_Task prompt_.
Copy out the items below, putting "tin tức" in place of every "bài viết" and keeping everything else the same. Leave the pictures out.

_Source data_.
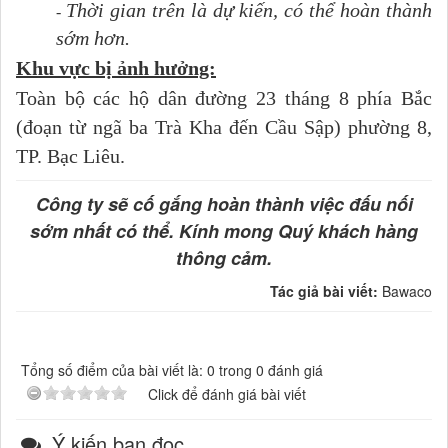
Thời gian trên là dự kiến, có thể hoàn thành
-
sớm hơn.
Khu vực bị ảnh hưởng:
Toàn bộ các hộ dân đường 23 tháng 8 phía Bắc
(đoạn từ ngã ba Trà Kha đến Cầu Sập) phường 8,
TP. Bạc Liêu.
Công ty sẽ cố gắng hoàn thành việc đấu nối
sớm nhất có thể. Kính mong Quý khách hàng
thông cảm.
Tác giả bài viết:
Bawaco
Tổng số điểm của bài viết là: 0 trong 0 đánh giá
Click để đánh giá bài viết
Ý kiến bạn đọc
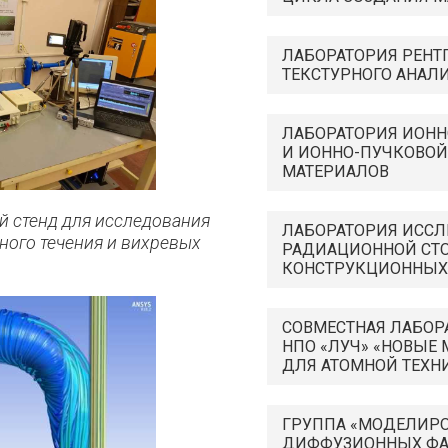
ЛАБОРАТОРИЯ РЕНТ
ТЕКСТУРНОГО АНАЛ
ЛАБОРАТОРИЯ ИОН
И ИОННО-ПУЧКОВОЙ
МАТЕРИАЛОВ
й стенд для исследования
ЛАБОРАТОРИЯ ИСС
ного течения и вихревых
РАДИАЦИОННОЙ СТ
КОНСТРУКЦИОННЫХ
СОВМЕСТНАЯ ЛАБОР
НПО «ЛУЧ» «НОВЫЕ
ДЛЯ АТОМНОЙ ТЕХН
ГРУППА «МОДЕЛИР
ДИФФУЗИОННЫХ Ф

_Expected answer_.
Thời gian trên là dự kiến, có thể hoàn thành
-
sớm hơn.
Khu vực bị ảnh hưởng:
Toàn bộ các hộ dân đường 23 tháng 8 phía Bắc
(đoạn từ ngã ba Trà Kha đến Cầu Sập) phường 8,
TP. Bạc Liêu.
Công ty sẽ cố gắng hoàn thành việc đấu nối
sớm nhất có thể. Kính mong Quý khách hàng
thông cảm.
Tác giả tin tức:
Bawaco
Tổng số điểm của tin tức là: 0 trong 0 đánh giá
Click để đánh giá tin tức
Ý kiến bạn đọc
ЛАБОРАТОРИЯ РЕНТ
ТЕКСТУРНОГО АНАЛ
ЛАБОРАТОРИЯ ИОН
И ИОННО-ПУЧКОВОЙ
МАТЕРИАЛОВ
й стенд для исследования
ЛАБОРАТОРИЯ ИСС
ного течения и вихревых
РАДИАЦИОННОЙ СТ
КОНСТРУКЦИОННЫХ
СОВМЕСТНАЯ ЛАБОР
НПО «ЛУЧ» «НОВЫЕ
ДЛЯ АТОМНОЙ ТЕХН
ГРУППА «МОДЕЛИР
ДИФФУЗИОННЫХ Ф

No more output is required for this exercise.